A rash of robocalls went out to area residents over the weekend in an attempt to scam MasterCard customers of 1st Source Bank.
“This is a situation where some talented individuals with some pretty big computer systems have, in a 12 hour period, contacted a significant number of customers, primarily it seems in the South Bend Mishawaka area, probably the 574 exchange,” said James Seitz, Executive Vice President with 1st Source Bank.
Seitz said that about 70 percent of the calls went out to cell phones. The calls went to customers and non- customers of 1st Source, although 1st Source was specifically targeted in the scam.
News Center 16 obtained a recorded copy of one call, in which a robotic voice states, “1st Source Bank is informing you that your MasterCard has been de-activated for security reasons.
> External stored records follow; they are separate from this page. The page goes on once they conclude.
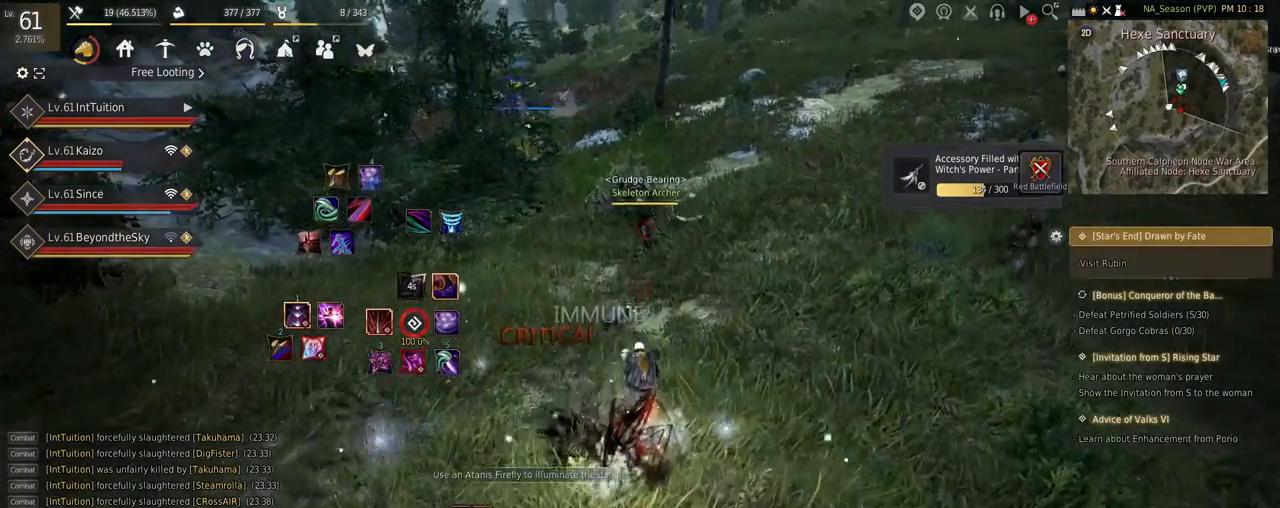
{"keys": [], "mouse": [], "events": [[317, "f", "down"], [417, "f", "up"], [417, "w", "up"]]}
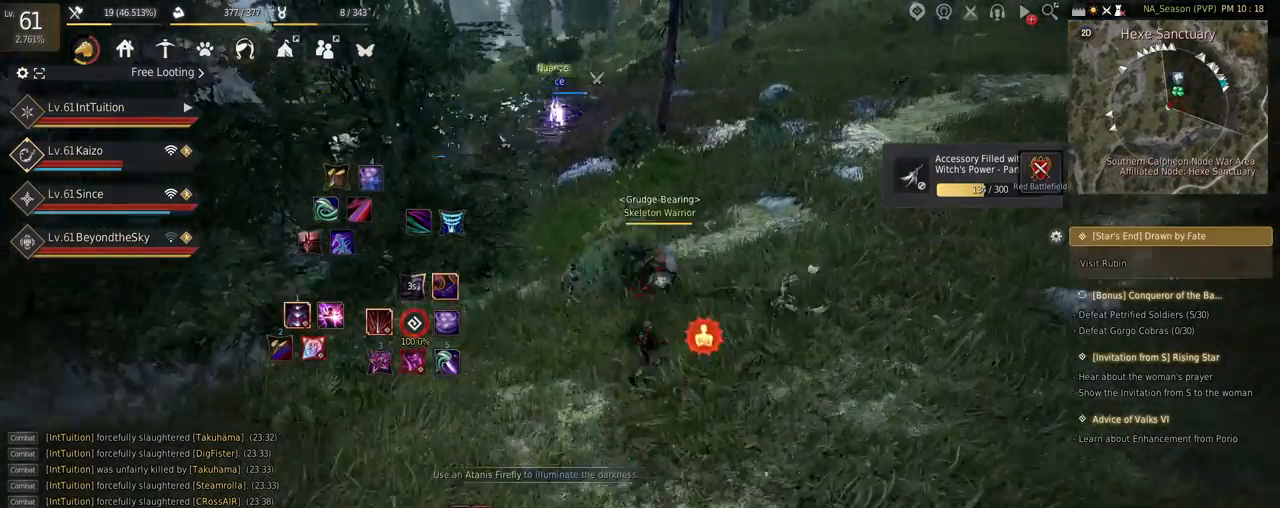
{"keys": [], "mouse": [], "events": [[50, "s", "down"], [67, "e", "down"], [267, "e", "up"], [267, "s", "up"]]}
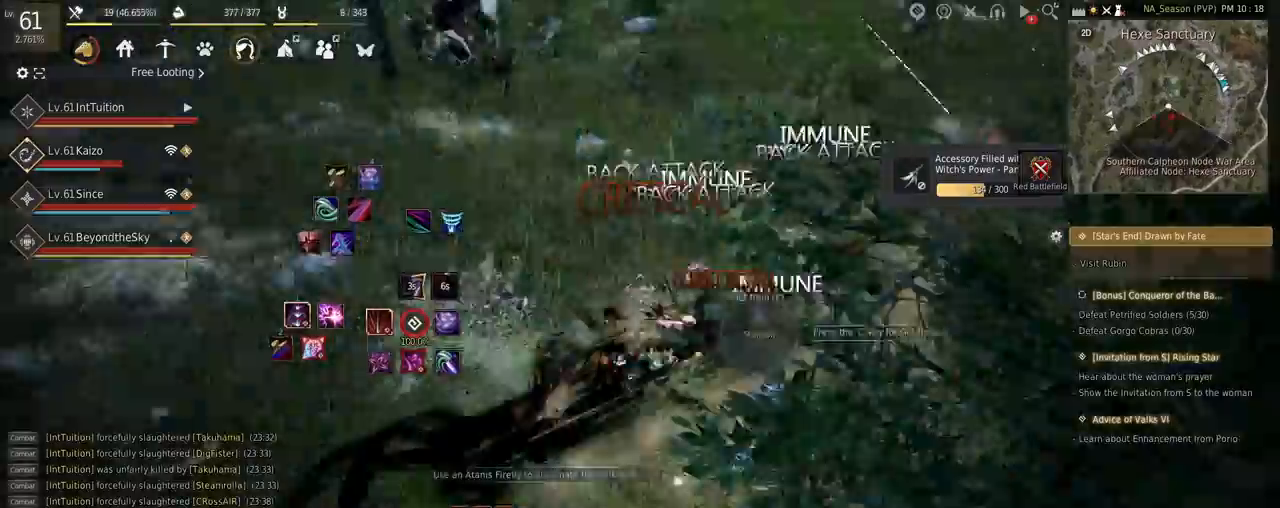
{"keys": [], "mouse": [], "events": []}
To re-activate your card, please press one now.”
“When you cut through everything they’re asking for people to give up their credit card or debit card numbers,” said Seitz.
Mike True is a Niles resident who received one of the calls. “Well, just received a phone call on my cell phone that the credit card, 1st Source credit card had been cancelled, and I don't have a first source credit card.”
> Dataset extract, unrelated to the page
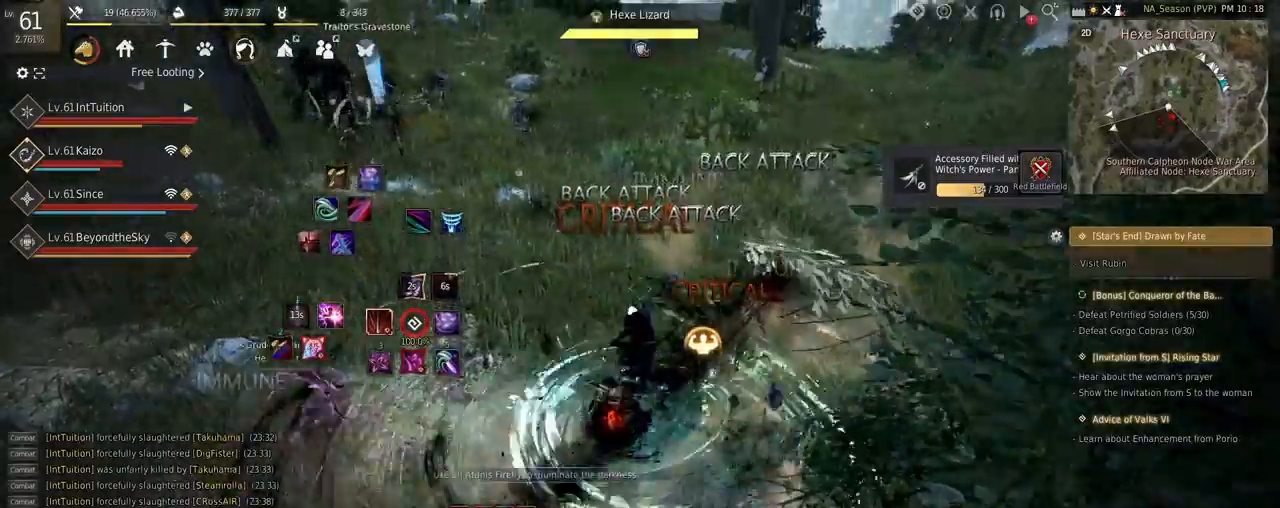
{"keys": ["w"], "mouse": [], "events": [[367, "w", "down"]]}
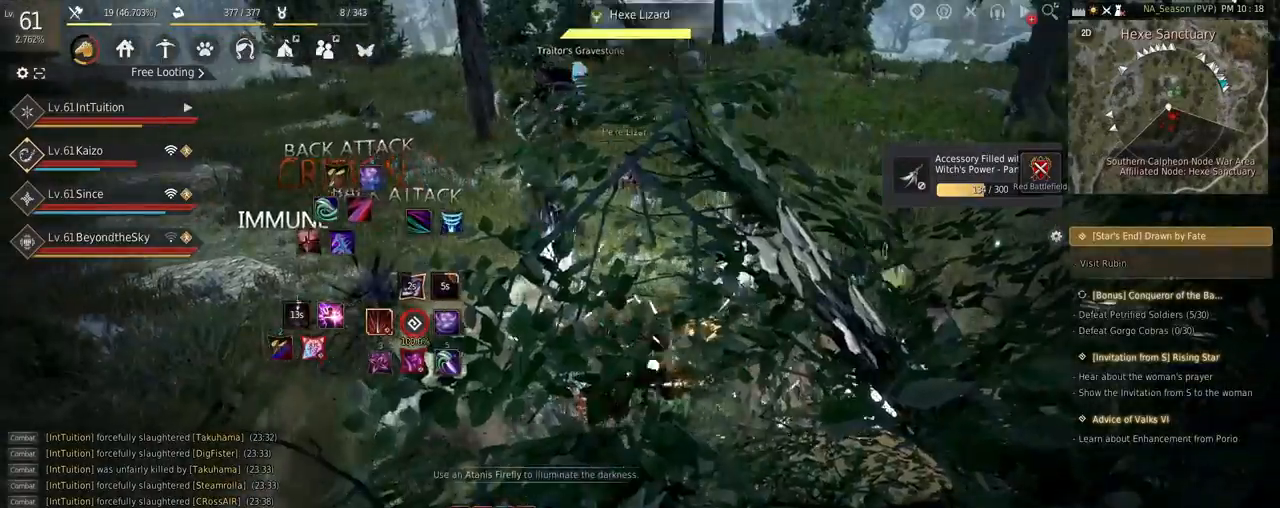
{"keys": ["w"], "mouse": [], "events": []}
Truth is, True is an employee of Teacher’s Credit Union.
“Both my son and my wife got the phone call,” said Bill Davis of Granger. “Both were on separate Verizon accounts, it was all within about an hour of each other.”
Whoever initiated the scam was either sloppy, or simply wasn’t trying to fool all of the people, all of the time.
Seitz confirmed that, indeed, “some” customers were fooled into giving their account numbers to the bad guys. “Certainly less than 100,” was the estimate early this afternoon. “If this did happen and you did give up your number, certainly call your financial institution right away and what we'll do is certainly close down that account number, and then immediately issue you another debit card.”
Seitz says that one thing that minimized the damage was the fact that 1st Source is a regional bank. When robo-calls started going out, suspicious customers started calling bank officials, calling media outlets, and using social media to sound the warning.